# [Supplied entries]
^^^^

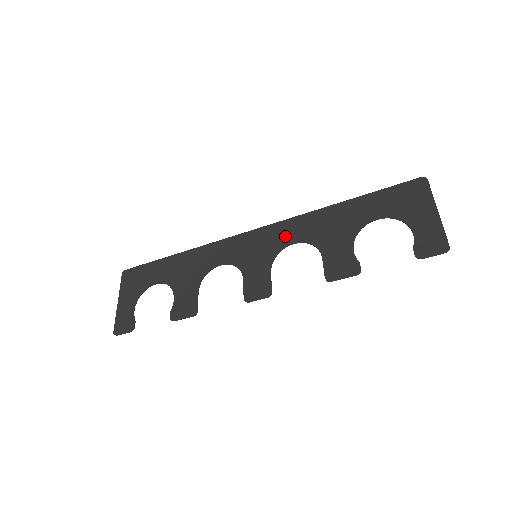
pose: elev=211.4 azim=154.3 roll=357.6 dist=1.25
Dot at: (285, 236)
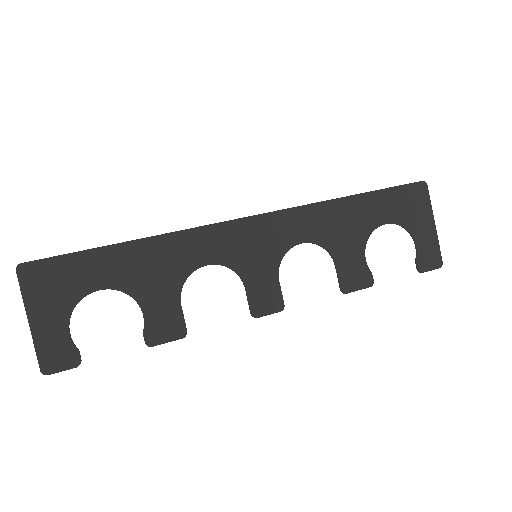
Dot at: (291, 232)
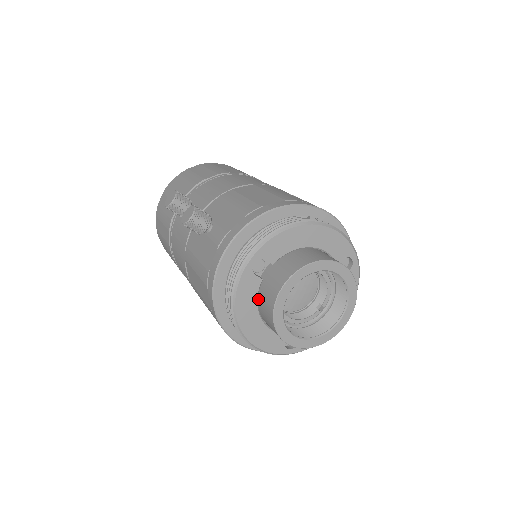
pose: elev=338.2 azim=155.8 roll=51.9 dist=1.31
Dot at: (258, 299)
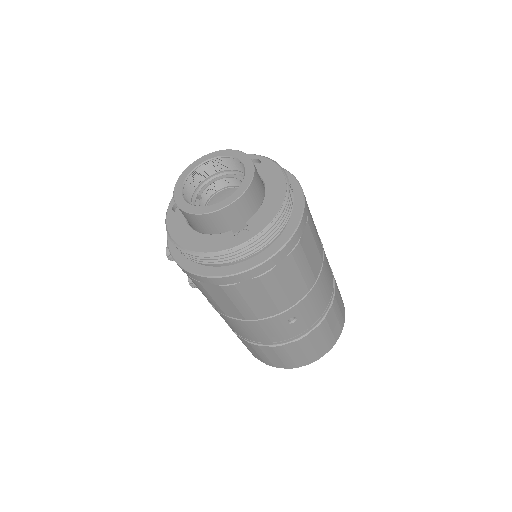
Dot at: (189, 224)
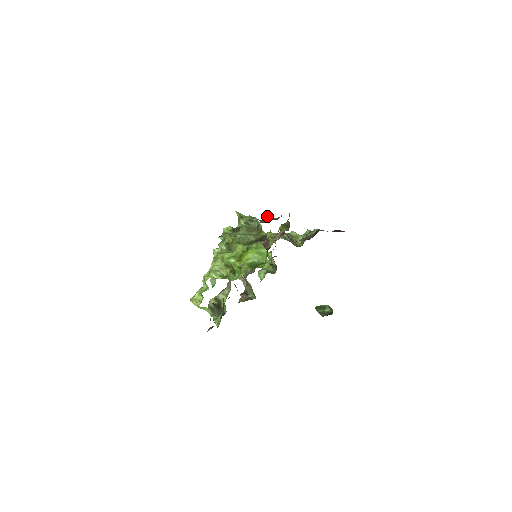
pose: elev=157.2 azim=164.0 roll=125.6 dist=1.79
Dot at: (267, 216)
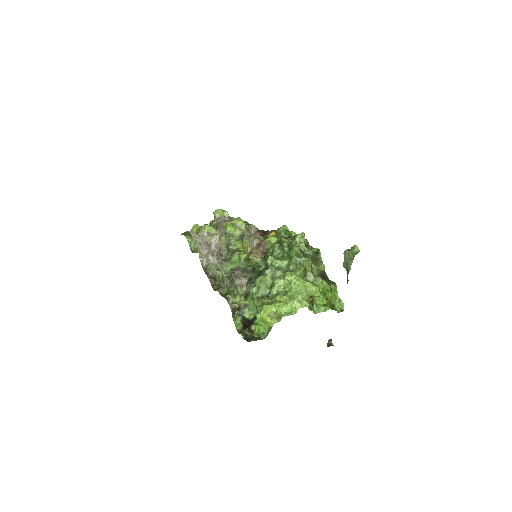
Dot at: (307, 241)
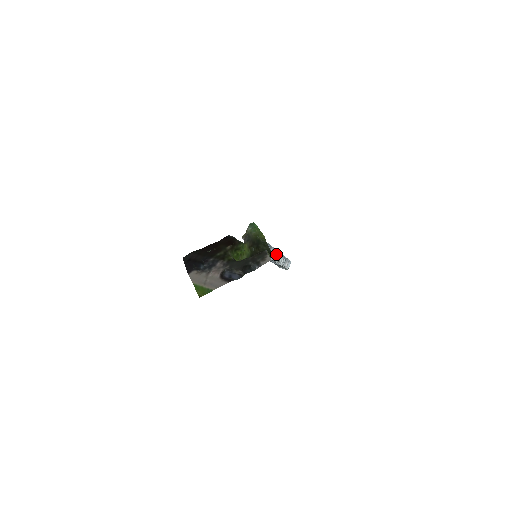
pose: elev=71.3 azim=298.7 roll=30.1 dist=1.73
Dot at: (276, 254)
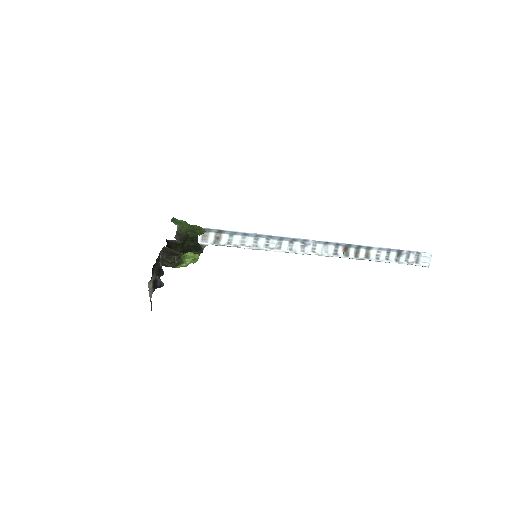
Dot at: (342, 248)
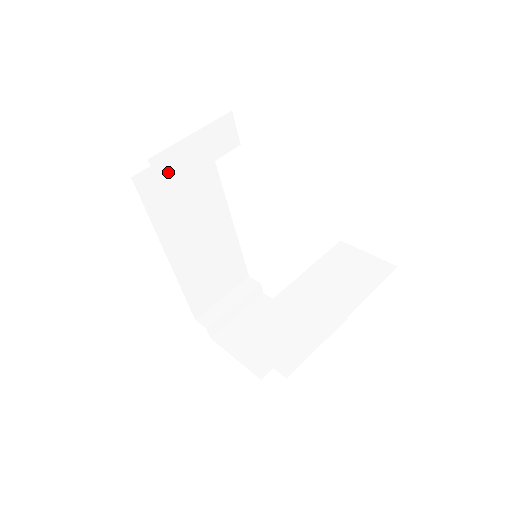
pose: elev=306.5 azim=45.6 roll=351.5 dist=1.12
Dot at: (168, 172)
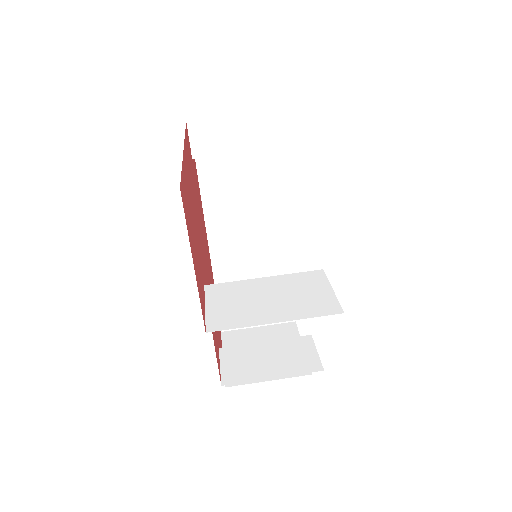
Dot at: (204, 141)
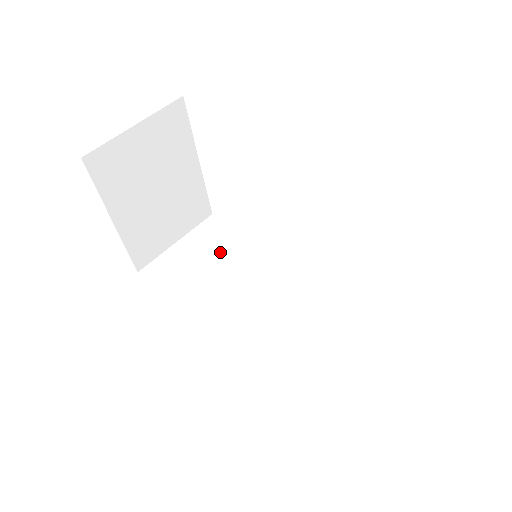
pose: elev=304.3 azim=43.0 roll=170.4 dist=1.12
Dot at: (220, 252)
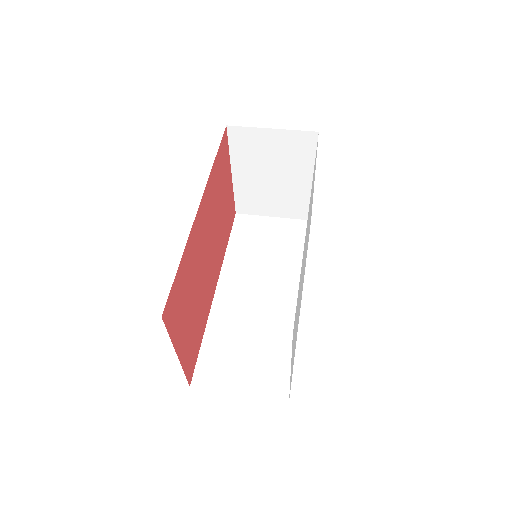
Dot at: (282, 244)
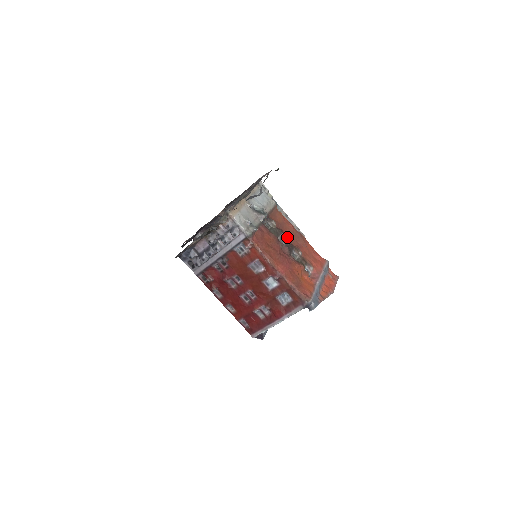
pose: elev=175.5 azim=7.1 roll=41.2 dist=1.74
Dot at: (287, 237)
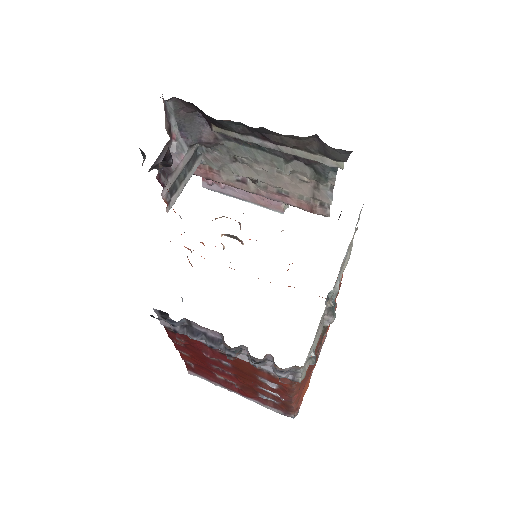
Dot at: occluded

^^^^

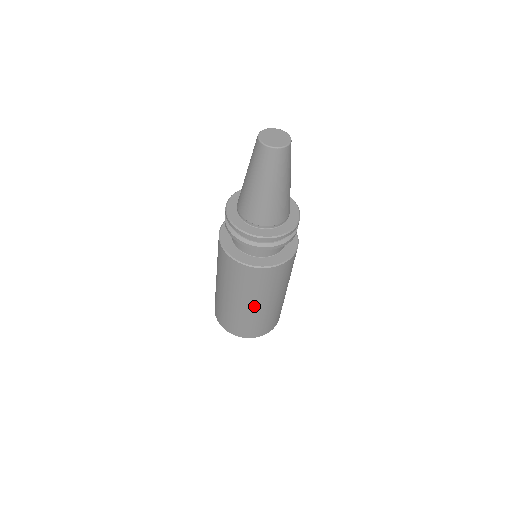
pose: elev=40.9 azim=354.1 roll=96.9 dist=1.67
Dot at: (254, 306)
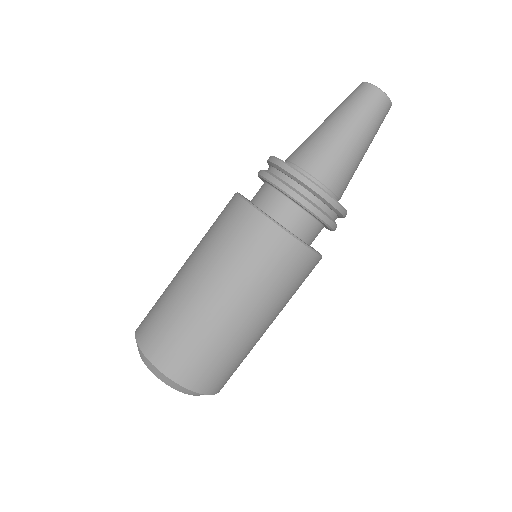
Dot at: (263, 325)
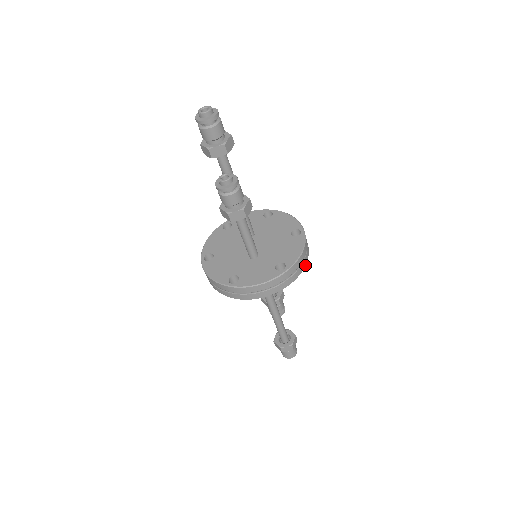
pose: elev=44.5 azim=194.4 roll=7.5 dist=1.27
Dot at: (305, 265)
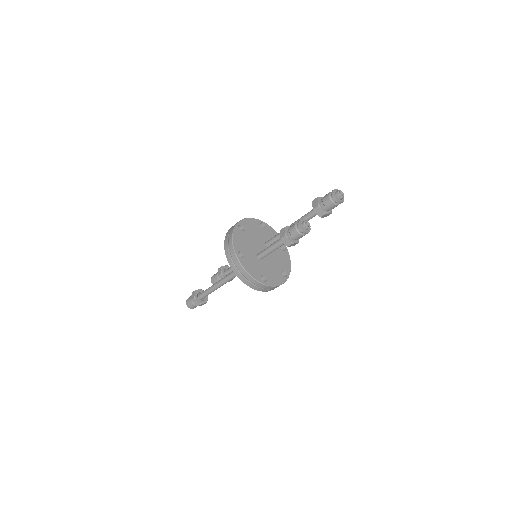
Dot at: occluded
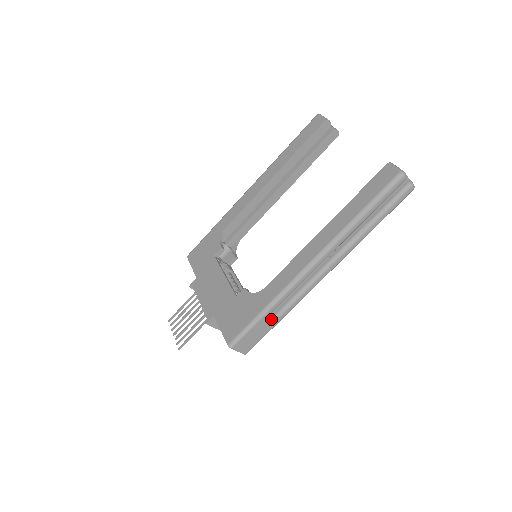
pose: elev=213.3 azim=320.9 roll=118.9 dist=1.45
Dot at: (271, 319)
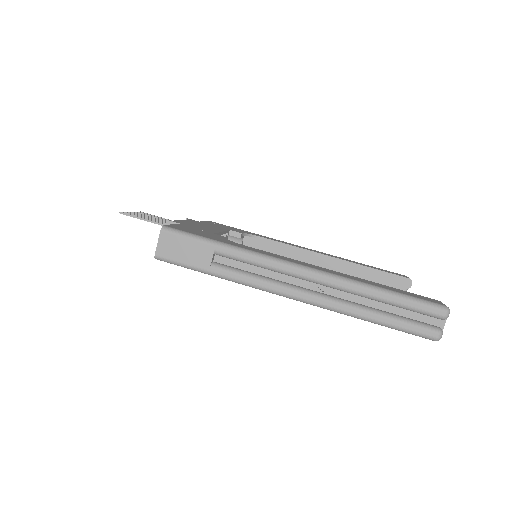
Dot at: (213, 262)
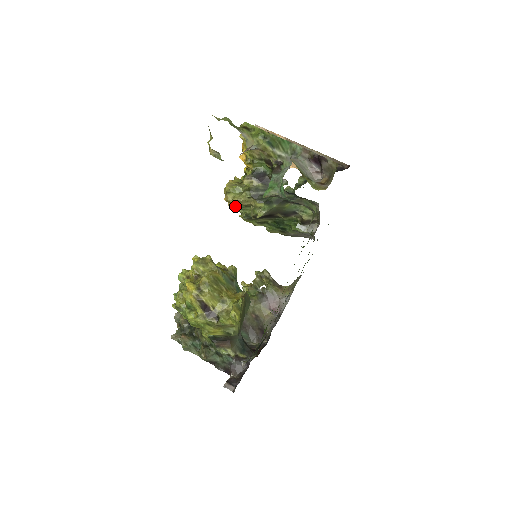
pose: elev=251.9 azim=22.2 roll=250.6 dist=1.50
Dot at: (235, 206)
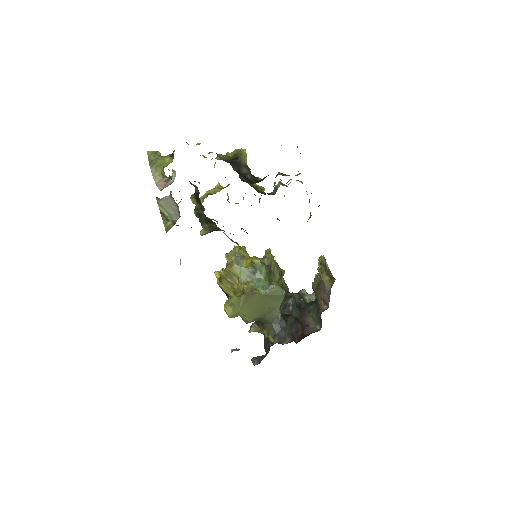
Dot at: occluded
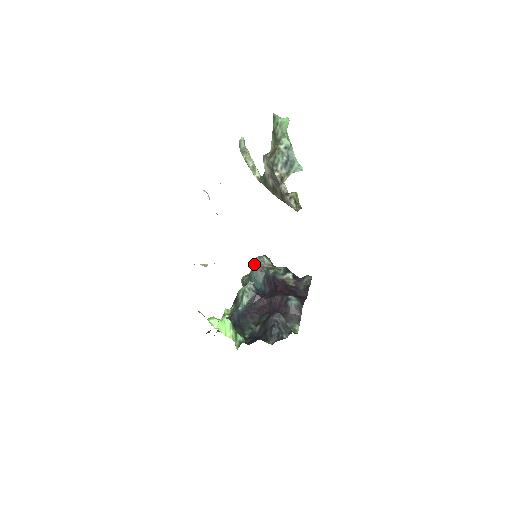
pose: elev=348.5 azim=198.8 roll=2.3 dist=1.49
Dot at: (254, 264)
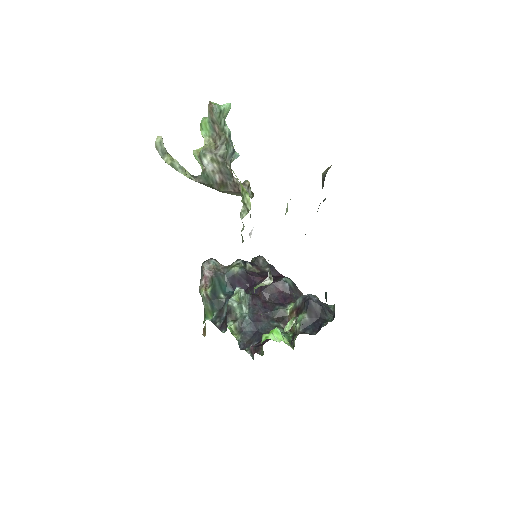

^^^^

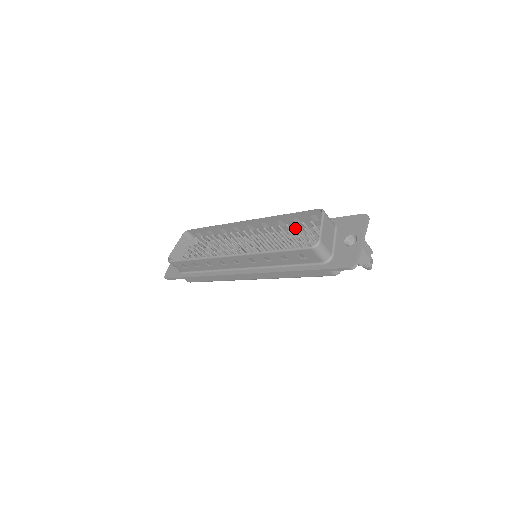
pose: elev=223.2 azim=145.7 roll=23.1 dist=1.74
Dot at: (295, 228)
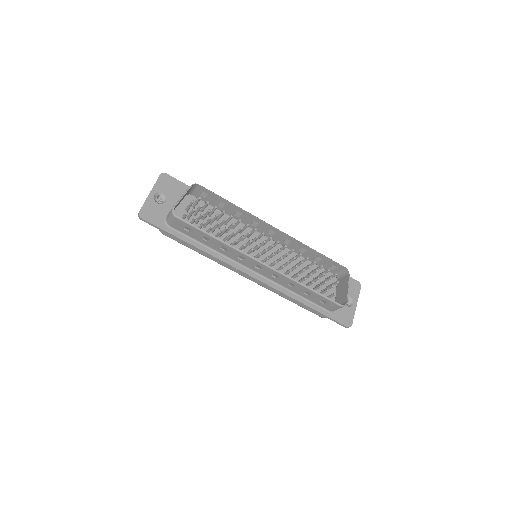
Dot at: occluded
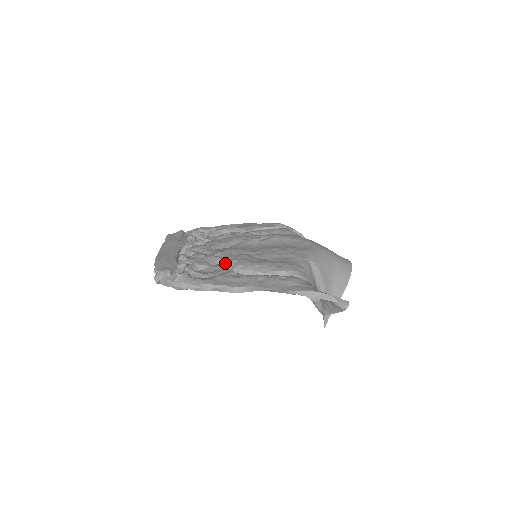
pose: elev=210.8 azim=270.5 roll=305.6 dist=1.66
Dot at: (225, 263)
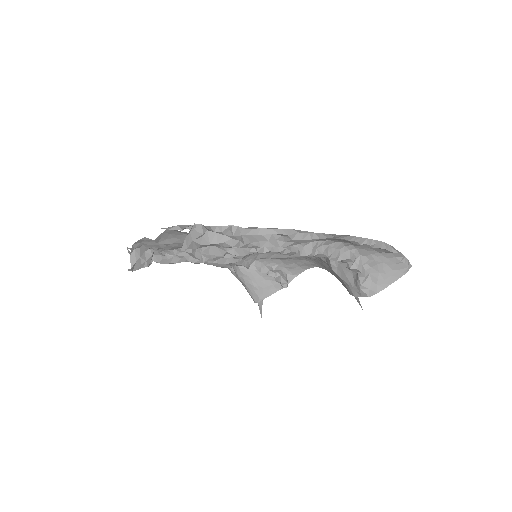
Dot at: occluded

^^^^

# [Direction]
Reproduce the data above without changes, taking the part that opens with the line containing "pose: elev=304.3 azim=43.0" and closes with the line containing "Dot at: (282, 244)", both included. Leave the pictures out of your answer.

# [Full solution]
pose: elev=304.3 azim=43.0 roll=170.4 dist=1.12
Dot at: (220, 252)
Dot at: (282, 244)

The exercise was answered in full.